The task: Lines in the data below that contain the word "hatch" are to be copied.

Data for this task:
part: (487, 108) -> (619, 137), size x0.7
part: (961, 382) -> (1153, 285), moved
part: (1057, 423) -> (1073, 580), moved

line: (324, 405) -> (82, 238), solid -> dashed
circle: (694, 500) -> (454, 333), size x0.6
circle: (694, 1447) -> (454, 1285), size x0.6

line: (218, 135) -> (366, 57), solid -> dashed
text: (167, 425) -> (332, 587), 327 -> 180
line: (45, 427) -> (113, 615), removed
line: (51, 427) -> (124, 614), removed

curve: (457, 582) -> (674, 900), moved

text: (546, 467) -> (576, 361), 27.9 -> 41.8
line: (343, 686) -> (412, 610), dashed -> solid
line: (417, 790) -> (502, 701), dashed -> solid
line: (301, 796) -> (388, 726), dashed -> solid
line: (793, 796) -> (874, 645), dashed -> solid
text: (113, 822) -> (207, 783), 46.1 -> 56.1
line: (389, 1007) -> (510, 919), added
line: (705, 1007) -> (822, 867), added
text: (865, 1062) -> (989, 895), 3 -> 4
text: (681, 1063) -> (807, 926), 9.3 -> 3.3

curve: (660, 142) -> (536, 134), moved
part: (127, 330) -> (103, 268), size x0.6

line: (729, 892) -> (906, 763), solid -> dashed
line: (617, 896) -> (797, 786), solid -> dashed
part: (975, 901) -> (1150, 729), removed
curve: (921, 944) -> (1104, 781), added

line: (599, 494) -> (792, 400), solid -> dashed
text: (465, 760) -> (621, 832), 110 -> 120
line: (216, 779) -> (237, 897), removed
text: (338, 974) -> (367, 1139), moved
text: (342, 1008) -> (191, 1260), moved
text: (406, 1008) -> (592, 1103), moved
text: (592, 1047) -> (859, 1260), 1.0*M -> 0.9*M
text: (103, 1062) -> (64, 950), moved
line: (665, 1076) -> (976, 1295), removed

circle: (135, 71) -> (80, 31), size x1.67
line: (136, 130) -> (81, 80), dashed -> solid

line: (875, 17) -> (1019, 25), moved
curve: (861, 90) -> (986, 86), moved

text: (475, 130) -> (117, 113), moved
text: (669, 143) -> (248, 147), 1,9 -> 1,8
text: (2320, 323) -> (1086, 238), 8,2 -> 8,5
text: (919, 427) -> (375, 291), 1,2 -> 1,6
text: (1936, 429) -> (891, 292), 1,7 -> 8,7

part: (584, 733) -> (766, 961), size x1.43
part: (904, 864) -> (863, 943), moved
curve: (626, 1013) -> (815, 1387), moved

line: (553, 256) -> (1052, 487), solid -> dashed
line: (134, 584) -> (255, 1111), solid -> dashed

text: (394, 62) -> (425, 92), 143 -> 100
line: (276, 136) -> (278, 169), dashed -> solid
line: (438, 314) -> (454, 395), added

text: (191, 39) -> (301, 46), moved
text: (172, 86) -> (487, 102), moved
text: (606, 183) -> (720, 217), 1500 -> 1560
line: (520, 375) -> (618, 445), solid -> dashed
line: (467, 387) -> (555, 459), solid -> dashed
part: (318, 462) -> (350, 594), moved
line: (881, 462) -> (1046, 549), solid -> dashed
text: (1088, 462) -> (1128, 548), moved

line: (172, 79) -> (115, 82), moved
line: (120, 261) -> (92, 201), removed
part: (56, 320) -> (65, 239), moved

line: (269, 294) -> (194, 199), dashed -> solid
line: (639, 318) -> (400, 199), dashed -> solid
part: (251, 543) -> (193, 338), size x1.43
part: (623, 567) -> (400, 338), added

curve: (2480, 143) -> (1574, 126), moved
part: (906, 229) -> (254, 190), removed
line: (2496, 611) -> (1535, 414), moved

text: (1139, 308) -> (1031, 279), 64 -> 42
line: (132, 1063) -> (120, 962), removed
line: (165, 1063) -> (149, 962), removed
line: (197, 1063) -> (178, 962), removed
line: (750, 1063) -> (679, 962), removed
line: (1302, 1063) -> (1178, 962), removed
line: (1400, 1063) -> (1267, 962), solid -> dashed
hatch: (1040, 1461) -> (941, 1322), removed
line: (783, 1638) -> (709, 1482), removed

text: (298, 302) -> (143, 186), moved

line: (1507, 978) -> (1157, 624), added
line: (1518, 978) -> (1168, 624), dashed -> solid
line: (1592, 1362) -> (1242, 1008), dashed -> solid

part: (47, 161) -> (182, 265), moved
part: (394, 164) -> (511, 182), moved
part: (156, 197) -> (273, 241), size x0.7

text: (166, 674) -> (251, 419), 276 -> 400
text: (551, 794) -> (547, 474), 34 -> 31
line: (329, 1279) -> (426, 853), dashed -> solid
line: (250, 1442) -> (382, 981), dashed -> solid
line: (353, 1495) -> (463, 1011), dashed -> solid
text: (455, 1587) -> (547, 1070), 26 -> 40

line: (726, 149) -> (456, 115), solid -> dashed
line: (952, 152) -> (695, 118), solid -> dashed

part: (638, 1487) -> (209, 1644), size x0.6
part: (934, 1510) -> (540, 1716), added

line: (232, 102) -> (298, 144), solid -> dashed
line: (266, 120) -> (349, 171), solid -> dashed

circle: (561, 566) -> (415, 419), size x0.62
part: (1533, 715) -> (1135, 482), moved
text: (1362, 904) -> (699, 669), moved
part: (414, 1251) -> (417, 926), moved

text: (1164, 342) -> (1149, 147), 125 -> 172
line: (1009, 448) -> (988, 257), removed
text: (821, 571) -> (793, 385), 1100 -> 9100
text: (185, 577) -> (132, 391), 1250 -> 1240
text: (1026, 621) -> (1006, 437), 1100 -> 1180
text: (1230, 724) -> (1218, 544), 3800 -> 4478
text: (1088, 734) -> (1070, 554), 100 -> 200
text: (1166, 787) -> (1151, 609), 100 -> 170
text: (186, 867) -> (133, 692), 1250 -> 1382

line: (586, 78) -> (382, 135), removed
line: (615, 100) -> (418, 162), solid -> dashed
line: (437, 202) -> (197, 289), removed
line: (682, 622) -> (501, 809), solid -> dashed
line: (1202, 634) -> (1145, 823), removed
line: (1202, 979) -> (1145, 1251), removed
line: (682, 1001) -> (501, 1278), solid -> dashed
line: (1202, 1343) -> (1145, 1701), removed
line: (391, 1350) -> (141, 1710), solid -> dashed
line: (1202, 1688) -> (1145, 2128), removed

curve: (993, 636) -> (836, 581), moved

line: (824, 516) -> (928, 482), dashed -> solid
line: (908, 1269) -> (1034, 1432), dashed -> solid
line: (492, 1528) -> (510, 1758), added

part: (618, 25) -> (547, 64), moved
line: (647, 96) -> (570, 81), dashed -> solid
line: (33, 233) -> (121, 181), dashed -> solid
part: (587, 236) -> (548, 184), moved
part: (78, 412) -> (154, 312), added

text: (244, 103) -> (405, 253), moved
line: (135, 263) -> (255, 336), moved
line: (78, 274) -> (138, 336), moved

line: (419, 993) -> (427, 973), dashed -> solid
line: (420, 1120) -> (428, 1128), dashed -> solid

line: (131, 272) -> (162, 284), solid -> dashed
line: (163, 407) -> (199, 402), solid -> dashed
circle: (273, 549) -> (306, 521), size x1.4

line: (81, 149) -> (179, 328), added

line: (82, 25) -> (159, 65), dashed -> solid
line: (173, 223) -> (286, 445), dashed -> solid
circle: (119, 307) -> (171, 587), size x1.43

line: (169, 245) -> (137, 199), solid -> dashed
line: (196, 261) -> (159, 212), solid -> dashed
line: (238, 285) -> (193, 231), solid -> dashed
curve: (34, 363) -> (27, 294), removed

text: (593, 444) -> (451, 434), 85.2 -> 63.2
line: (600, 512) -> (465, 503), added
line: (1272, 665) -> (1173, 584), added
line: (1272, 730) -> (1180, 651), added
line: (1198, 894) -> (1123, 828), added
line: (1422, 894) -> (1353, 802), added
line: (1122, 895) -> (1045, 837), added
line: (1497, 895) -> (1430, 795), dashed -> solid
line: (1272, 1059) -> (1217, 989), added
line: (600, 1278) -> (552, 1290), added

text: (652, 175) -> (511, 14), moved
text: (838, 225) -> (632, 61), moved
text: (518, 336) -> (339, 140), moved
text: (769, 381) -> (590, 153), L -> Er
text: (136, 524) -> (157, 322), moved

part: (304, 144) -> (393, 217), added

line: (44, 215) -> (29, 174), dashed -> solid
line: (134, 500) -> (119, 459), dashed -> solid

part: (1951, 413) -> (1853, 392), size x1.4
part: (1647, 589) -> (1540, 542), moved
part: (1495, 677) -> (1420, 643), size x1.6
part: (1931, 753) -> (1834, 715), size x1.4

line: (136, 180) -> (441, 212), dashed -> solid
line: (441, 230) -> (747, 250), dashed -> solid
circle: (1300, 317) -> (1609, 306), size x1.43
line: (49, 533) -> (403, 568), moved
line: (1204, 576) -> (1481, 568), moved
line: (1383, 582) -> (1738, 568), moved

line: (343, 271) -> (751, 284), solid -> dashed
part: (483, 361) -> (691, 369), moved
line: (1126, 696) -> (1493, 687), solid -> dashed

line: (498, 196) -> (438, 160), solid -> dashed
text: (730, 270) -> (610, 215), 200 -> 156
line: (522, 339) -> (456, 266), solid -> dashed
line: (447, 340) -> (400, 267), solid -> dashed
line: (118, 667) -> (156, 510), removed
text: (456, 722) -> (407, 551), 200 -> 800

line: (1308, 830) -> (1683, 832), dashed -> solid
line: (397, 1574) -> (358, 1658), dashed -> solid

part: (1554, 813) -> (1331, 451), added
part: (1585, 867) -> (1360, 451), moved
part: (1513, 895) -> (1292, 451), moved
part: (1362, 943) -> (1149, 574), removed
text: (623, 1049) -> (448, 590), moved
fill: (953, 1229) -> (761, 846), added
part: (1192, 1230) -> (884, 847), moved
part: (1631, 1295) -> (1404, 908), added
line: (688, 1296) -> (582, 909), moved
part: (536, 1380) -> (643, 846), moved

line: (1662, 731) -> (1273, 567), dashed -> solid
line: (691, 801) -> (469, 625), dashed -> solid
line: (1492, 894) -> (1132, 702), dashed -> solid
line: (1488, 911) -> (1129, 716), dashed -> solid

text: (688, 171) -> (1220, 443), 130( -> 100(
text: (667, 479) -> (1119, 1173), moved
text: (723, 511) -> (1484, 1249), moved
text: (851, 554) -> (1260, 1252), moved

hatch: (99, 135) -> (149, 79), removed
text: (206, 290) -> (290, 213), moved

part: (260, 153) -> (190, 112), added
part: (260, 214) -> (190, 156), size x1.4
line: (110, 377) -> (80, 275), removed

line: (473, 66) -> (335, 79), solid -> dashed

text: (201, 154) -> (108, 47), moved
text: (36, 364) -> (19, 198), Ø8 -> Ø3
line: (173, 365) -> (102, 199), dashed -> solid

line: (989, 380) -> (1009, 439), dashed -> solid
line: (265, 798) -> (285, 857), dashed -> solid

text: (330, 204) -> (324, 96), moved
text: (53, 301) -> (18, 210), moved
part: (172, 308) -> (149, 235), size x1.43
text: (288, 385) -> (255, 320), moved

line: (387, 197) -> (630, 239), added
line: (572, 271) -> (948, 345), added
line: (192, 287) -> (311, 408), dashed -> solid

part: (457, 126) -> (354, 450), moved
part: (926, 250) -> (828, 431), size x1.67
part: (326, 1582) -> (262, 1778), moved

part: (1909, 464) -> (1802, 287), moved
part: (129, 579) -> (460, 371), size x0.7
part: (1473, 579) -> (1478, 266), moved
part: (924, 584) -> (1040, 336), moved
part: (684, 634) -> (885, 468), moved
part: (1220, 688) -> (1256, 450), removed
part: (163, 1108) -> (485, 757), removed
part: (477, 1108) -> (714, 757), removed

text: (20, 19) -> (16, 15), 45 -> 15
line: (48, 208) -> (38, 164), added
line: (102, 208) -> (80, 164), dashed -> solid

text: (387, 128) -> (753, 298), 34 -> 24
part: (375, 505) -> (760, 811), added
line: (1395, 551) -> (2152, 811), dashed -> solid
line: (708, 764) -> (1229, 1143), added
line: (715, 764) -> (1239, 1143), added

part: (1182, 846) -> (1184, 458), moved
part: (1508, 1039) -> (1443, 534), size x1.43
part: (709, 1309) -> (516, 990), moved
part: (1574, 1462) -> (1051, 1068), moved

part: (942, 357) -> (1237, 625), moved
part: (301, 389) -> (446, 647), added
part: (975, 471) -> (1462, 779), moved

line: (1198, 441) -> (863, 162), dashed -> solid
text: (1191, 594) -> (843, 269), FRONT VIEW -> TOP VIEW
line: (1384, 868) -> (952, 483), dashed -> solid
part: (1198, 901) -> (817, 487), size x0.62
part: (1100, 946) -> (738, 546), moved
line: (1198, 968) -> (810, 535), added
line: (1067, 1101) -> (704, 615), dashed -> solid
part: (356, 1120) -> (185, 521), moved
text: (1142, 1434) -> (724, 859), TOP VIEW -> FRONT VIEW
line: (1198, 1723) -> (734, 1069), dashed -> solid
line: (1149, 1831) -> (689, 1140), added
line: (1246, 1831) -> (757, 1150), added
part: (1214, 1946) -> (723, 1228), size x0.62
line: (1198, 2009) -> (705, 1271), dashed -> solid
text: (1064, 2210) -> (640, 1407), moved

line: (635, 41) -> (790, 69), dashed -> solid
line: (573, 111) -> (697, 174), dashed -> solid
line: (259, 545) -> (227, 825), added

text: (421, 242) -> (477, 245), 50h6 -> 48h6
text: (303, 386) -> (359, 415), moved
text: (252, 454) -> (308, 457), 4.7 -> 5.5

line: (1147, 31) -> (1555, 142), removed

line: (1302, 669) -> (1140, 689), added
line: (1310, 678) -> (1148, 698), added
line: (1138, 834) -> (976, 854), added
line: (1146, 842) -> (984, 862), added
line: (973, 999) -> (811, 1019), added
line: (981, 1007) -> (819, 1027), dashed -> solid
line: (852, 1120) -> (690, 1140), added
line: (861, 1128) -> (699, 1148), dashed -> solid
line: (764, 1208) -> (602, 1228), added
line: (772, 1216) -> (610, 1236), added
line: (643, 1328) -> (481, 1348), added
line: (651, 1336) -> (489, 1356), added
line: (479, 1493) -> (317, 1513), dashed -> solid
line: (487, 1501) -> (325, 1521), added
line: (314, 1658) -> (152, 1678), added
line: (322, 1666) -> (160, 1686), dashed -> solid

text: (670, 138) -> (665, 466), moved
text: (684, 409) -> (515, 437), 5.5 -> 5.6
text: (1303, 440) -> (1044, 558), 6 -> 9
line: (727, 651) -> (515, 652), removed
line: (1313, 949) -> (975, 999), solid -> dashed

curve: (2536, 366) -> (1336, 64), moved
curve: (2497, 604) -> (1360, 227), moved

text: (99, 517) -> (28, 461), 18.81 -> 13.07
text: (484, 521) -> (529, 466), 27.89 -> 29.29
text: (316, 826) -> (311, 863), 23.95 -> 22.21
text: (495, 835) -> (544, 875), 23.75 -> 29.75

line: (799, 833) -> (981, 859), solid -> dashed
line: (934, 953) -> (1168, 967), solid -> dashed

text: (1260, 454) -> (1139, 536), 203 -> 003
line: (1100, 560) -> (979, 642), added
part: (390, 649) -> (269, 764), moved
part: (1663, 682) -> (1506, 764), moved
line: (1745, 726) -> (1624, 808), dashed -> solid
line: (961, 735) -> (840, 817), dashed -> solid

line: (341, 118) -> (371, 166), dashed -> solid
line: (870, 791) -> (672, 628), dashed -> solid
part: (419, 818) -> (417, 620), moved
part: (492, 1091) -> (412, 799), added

Completed exercise:
hatch: (1040, 1461) -> (941, 1322), removed
hatch: (99, 135) -> (149, 79), removed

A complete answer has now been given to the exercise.